Em 1947, quando George Marshall decidiu lançar o programa, a Europa estava, stricto sensu, arruinada.
  1. A recuperação europeia passava necessariamente pela reconstrução de infraestruturas de comunicação, fábricas, e o restabelecimento da produção agrícola e industrial. Nesse momento, a economia privada não existia, o que tornava natural e óbvia a intervenção de dinheiros públicos ou externos que a re-erguessem.
  2. O século passado foi, largo espectro, marcado pela ideologia e a "guerra fria". Para os EUA, era imperativo evitar que as nações europeias fragilizadas ficassem à mercê da influência soviética. Importava acabar com as manifestações existentes contra os governos locais, que desbravavam caminho para o comunismo a ocidente. Só se faria isso com crescimento económico e emprego para todos.

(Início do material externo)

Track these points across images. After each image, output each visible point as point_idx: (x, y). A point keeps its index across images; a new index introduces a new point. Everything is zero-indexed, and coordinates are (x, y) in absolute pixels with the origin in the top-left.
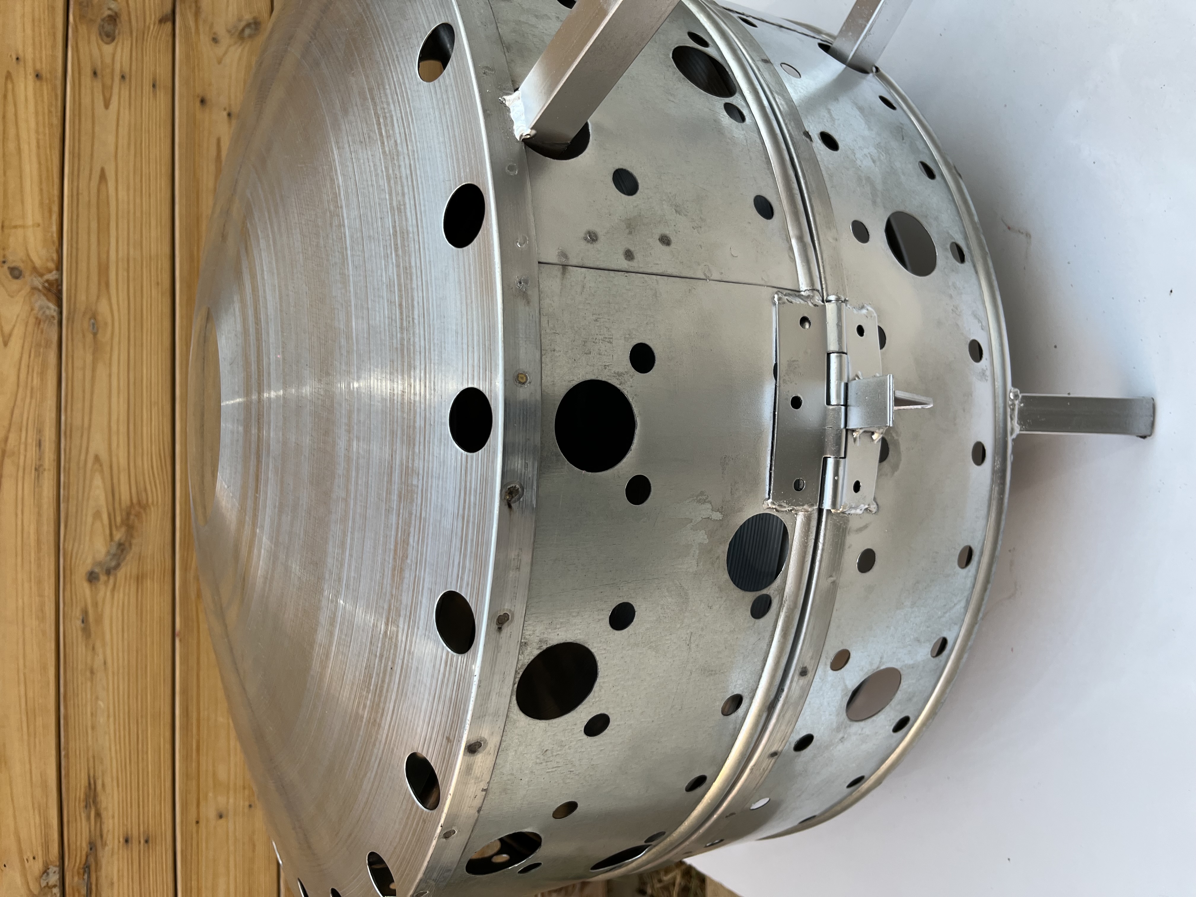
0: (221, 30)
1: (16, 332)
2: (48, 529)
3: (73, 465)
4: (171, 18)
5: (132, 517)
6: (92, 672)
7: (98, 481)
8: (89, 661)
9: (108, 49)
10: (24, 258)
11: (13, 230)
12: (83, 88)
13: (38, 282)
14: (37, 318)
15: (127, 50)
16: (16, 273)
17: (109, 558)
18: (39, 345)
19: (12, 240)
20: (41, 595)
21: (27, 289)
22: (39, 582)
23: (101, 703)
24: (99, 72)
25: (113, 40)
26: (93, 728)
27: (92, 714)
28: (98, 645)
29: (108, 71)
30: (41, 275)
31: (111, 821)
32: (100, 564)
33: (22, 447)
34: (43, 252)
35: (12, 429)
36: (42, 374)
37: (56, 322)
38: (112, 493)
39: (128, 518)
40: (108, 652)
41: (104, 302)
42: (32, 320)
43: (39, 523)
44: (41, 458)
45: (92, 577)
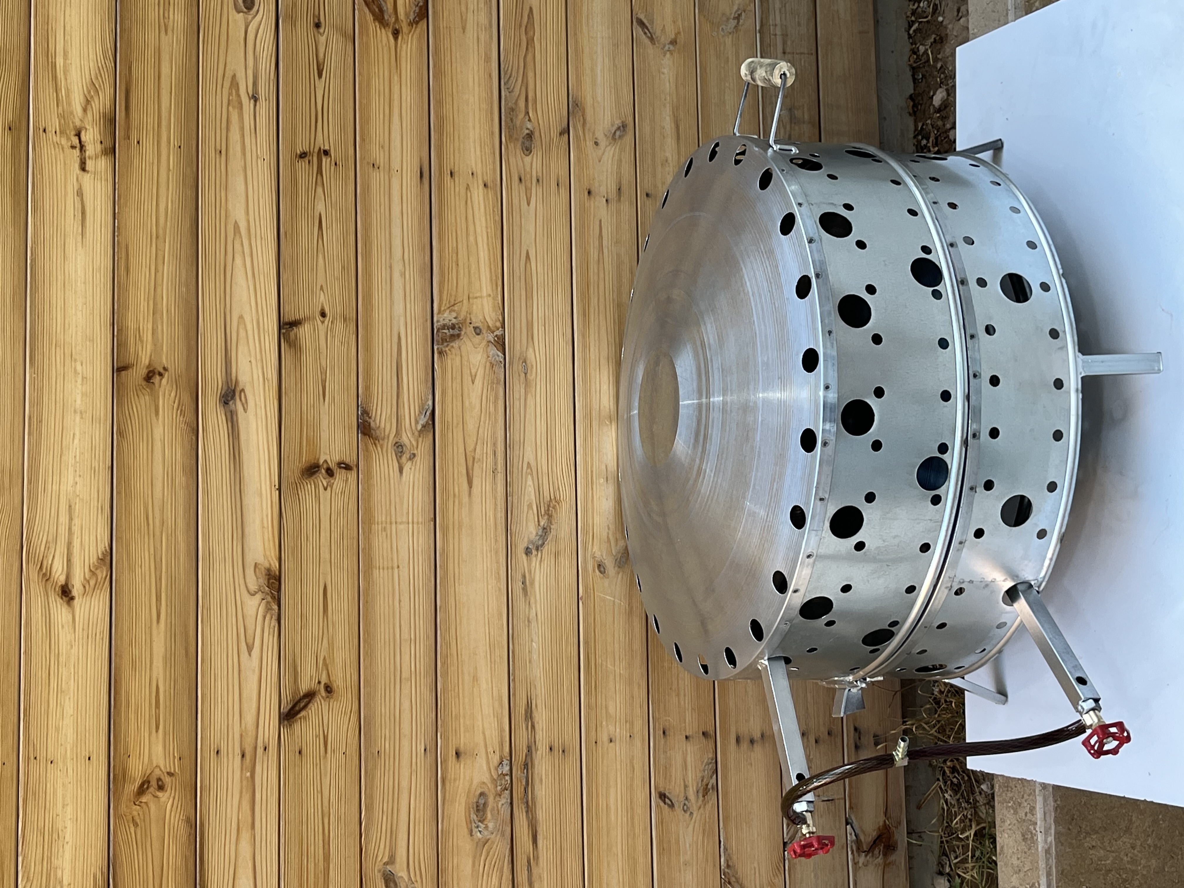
0: (600, 136)
1: (479, 373)
2: (501, 515)
3: (515, 470)
4: (566, 129)
5: (551, 509)
6: (529, 621)
7: (530, 482)
8: (527, 613)
9: (528, 159)
10: (482, 320)
11: (475, 300)
12: (513, 191)
13: (491, 337)
14: (491, 363)
15: (540, 158)
16: (478, 331)
17: (537, 538)
18: (493, 383)
19: (475, 307)
20: (497, 562)
21: (484, 343)
22: (497, 553)
23: (534, 644)
24: (523, 178)
25: (531, 152)
26: (530, 662)
27: (529, 651)
28: (532, 601)
29: (528, 176)
30: (493, 332)
31: (541, 733)
32: (532, 542)
33: (485, 455)
34: (493, 315)
35: (479, 442)
36: (496, 402)
37: (502, 365)
38: (539, 491)
39: (548, 510)
40: (538, 607)
41: (531, 350)
42: (488, 364)
43: (495, 509)
44: (496, 464)
45: (528, 552)
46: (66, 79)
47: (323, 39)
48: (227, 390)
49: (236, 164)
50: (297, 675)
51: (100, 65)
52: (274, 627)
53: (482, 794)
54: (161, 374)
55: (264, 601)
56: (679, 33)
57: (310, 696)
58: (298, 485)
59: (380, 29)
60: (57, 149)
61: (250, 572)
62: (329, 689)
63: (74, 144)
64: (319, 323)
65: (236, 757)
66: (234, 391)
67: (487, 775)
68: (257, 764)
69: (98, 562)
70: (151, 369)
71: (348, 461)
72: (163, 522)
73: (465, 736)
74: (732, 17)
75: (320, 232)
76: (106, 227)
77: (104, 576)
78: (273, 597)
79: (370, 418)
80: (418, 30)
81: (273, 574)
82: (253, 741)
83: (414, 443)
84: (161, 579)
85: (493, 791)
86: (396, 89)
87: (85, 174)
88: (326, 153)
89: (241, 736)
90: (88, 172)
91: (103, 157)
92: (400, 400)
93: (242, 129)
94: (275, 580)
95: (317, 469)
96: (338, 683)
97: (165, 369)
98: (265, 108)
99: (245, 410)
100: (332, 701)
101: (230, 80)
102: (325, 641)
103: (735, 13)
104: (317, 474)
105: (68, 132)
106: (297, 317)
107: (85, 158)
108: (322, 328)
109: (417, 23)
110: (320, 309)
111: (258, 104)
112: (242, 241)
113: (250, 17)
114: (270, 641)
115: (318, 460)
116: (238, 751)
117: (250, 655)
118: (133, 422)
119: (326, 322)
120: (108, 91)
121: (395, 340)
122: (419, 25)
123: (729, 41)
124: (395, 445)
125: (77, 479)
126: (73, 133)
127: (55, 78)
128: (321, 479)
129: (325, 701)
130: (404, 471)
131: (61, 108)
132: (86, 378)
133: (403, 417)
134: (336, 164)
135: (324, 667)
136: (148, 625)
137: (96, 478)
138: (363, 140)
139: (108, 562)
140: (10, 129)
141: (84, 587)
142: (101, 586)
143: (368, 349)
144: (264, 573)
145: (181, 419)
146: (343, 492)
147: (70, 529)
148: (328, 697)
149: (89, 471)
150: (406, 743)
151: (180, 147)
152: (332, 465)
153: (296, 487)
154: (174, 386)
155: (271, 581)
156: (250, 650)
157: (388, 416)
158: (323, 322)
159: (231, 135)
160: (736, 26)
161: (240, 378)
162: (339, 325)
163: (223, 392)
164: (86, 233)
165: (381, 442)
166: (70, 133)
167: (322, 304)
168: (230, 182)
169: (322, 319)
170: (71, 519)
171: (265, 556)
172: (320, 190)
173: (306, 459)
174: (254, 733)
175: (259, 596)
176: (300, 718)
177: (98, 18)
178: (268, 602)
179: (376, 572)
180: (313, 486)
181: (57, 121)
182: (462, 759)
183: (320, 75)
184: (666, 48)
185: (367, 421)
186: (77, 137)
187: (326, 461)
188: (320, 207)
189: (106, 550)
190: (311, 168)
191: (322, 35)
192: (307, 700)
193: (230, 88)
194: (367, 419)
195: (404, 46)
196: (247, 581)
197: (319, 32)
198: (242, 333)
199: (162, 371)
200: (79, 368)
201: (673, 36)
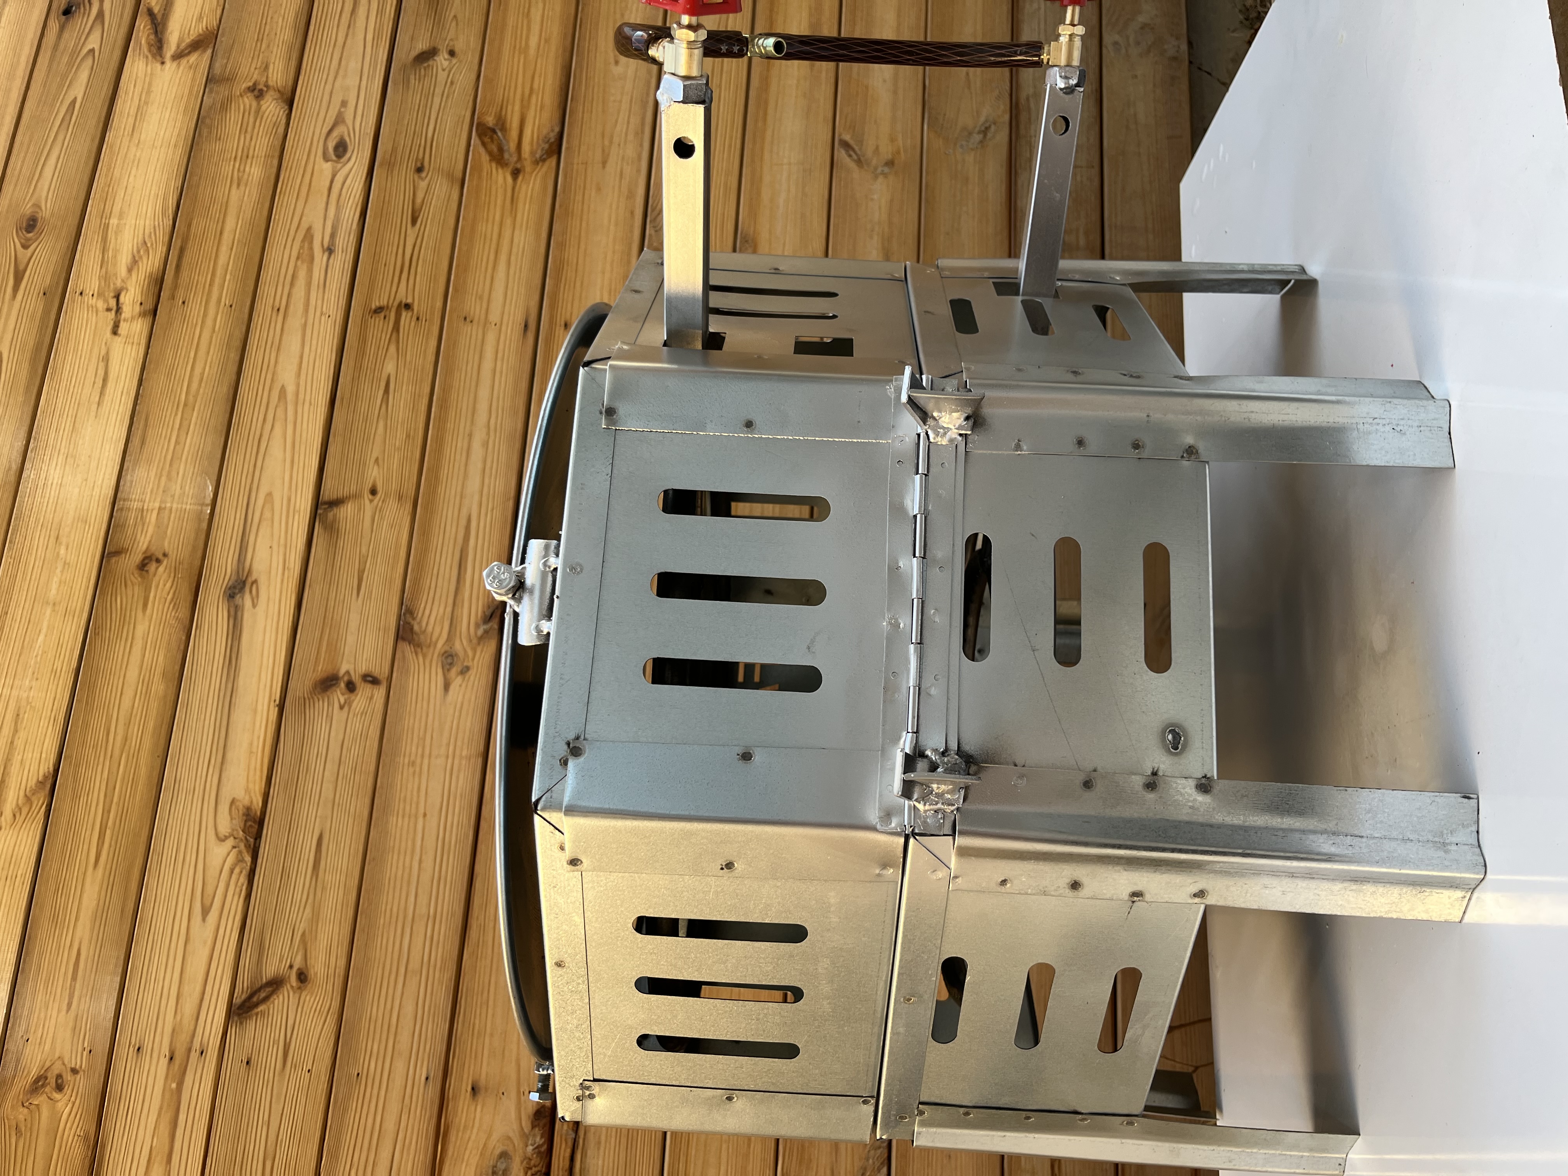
46: (116, 239)
47: (423, 184)
48: (236, 581)
49: (295, 321)
50: (263, 955)
51: (157, 223)
52: (243, 885)
53: (504, 1155)
54: (158, 561)
55: (234, 850)
56: (898, 152)
57: (276, 984)
58: (307, 702)
59: (497, 169)
60: (90, 312)
61: (224, 808)
62: (302, 977)
63: (110, 306)
64: (367, 502)
65: (162, 1059)
66: (244, 583)
67: (515, 1126)
68: (188, 1072)
69: (36, 784)
70: (148, 554)
71: (376, 673)
72: (126, 740)
73: (488, 1064)
74: (977, 130)
75: (385, 396)
76: (128, 393)
77: (41, 802)
78: (247, 846)
79: (414, 619)
80: (545, 169)
81: (252, 814)
82: (188, 1039)
83: (470, 653)
84: (109, 812)
85: (521, 1151)
86: (507, 234)
87: (116, 337)
88: (408, 306)
89: (174, 1030)
90: (120, 335)
91: (140, 319)
92: (459, 597)
93: (309, 284)
94: (255, 822)
95: (334, 682)
96: (318, 968)
97: (165, 555)
98: (342, 260)
99: (254, 606)
100: (304, 994)
101: (304, 232)
102: (308, 910)
103: (982, 125)
104: (334, 688)
105: (107, 294)
106: (340, 495)
107: (119, 321)
108: (368, 508)
109: (544, 160)
110: (370, 486)
111: (332, 256)
112: (286, 408)
113: (339, 165)
114: (235, 905)
115: (339, 670)
116: (166, 1051)
117: (204, 920)
118: (114, 616)
119: (376, 502)
120: (161, 249)
121: (463, 522)
122: (547, 163)
123: (970, 158)
124: (443, 655)
125: (34, 683)
126: (112, 294)
127: (105, 239)
128: (338, 695)
129: (294, 992)
130: (452, 688)
131: (104, 270)
132: (69, 564)
133: (459, 619)
134: (418, 319)
135: (301, 947)
136: (83, 869)
137: (56, 682)
138: (456, 290)
139: (48, 786)
140: (44, 294)
141: (14, 816)
142: (34, 815)
143: (426, 534)
144: (241, 812)
145: (173, 614)
146: (364, 713)
147: (12, 743)
148: (299, 988)
149: (48, 675)
150: (400, 1066)
151: (231, 306)
152: (356, 679)
153: (304, 703)
154: (172, 575)
155: (249, 823)
156: (205, 912)
157: (438, 618)
158: (371, 501)
159: (295, 290)
160: (981, 142)
161: (255, 566)
162: (392, 505)
163: (230, 583)
164: (103, 402)
165: (425, 649)
166: (109, 295)
167: (375, 481)
168: (283, 343)
169: (370, 497)
170: (16, 731)
171: (247, 790)
172: (393, 348)
173: (322, 670)
174: (192, 1028)
175: (230, 842)
176: (257, 1014)
177: (165, 176)
178: (240, 852)
179: (393, 820)
180: (326, 704)
181: (97, 283)
182: (480, 1099)
183: (414, 221)
184: (879, 170)
185: (409, 623)
186: (115, 300)
187: (348, 672)
188: (390, 367)
189: (49, 772)
190: (386, 325)
191: (423, 179)
192: (270, 989)
193: (303, 241)
194: (410, 620)
195: (524, 187)
196: (218, 821)
197: (420, 177)
198: (267, 514)
199: (161, 557)
200: (63, 552)
201: (890, 157)
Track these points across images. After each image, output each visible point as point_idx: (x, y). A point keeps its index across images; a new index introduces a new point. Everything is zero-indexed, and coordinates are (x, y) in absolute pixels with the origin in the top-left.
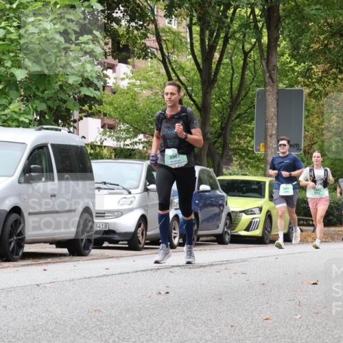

  3. Noutra perspectiva, o investimento "estadunidense" nas nossas quintas serviu para criar na Europa uma "bolsa de consumidores" que hoje lhes dá jeito. O encalço dos actuais globalização e mercados capitalistas.
Não foi, longe disso, um investimento a fundo perdido.
Contribuições anuais do plano Marshall para a Europa
Dimensão do investimento em cada país

Hoje, as circunstâncias económico-políticas são substancialmente diferentes:
  1. Nos EUA perpassa uma crise orçamental e um défice externo acentuado (double deficits - ver abaixo).
  2. O modelo económico global tornou-se, desde há muito, o capitalismo e consumismo. Em toda a parte se nota a forte presença e influência de multinacionais (McDonald's ou Coca-Cola são eg), a maioria delas americanas.
  3. A própria China é hoje o expoente da maneira deturpada de olhar o mundo globalizado, praticando um dumping social sem limites, uma ganância desmedida. Rastos espalhados pelos norte-americanos.
  4. A acrescentar, outros países emergiram, o que possibilitou aos EUA diversificarem os seus mercados de consumidores.
  5. Por outro lado, agrada aos Estados-Unidos manter o seu dólar mais fraco que o euro, para que não percam a tal mina de ouro europeia para as exportações (ver abaixo). Ainda para mais, não foi pela força do Euro que o dólar deixou de ser a moeda-padrão para outras moedas mais fracas.
  6. A questão ideológica deixou de ser relevante. E mesmo nesse ponto, aquele que seria o país de "ameaça" vive sinais de auto-implosão e paralisia, nem se podendo considerar sequer o antagonismo do american life-style: a Rússia.
Evolução da taxa de câmbio Euro-Dólar (fonte)
Evidência do duplo défice americano (fonte: FRED FED)

Portanto, espremendo tudo: a UE tem de se concentrar em resolver as suas questões: mutualizar dívidas nacionais acima dos 60% do PIB, harmonizar políticas orçamentais e de investimento, união bancária e garantir um sistema de equilíbrio entre países centrais competitivos e periféricos pouco competitivos (liberalizar quotas de produção e pescas nos países do sul, por eg), e, já agora, gerir e fiscalizar a sério a aplicação dos subsídios europeus (e não o desbarato que temos hoje).
Tudo isto para não esperar que a sorte nos caia do céu e que outros resolvam problemas só nossos.